» Task to complete
Each line of the listing where "Castañeda" appears should be reported.

Segment Start: Data records

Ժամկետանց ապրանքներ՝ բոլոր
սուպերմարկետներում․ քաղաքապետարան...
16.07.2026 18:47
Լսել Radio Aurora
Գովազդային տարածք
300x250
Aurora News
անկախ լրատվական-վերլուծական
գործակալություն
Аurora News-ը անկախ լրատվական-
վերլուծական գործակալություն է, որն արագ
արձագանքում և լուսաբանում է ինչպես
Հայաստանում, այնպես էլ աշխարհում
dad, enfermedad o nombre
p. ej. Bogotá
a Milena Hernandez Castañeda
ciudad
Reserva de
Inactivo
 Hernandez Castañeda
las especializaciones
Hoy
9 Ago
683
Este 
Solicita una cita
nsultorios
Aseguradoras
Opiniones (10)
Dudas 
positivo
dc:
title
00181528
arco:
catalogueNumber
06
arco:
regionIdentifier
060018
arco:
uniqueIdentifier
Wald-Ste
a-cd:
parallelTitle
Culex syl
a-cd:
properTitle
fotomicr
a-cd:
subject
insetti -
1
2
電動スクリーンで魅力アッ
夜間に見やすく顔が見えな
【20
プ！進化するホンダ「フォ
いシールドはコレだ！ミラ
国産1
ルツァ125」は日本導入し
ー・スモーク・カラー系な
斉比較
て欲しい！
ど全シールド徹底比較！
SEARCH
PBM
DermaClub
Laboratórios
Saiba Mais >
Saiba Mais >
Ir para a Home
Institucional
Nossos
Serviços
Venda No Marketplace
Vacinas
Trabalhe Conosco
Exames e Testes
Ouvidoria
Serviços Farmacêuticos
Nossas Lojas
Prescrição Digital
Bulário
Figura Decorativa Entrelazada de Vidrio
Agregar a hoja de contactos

Segment End: Data records

» Response
a Milena Hernandez Castañeda
 Hernandez Castañeda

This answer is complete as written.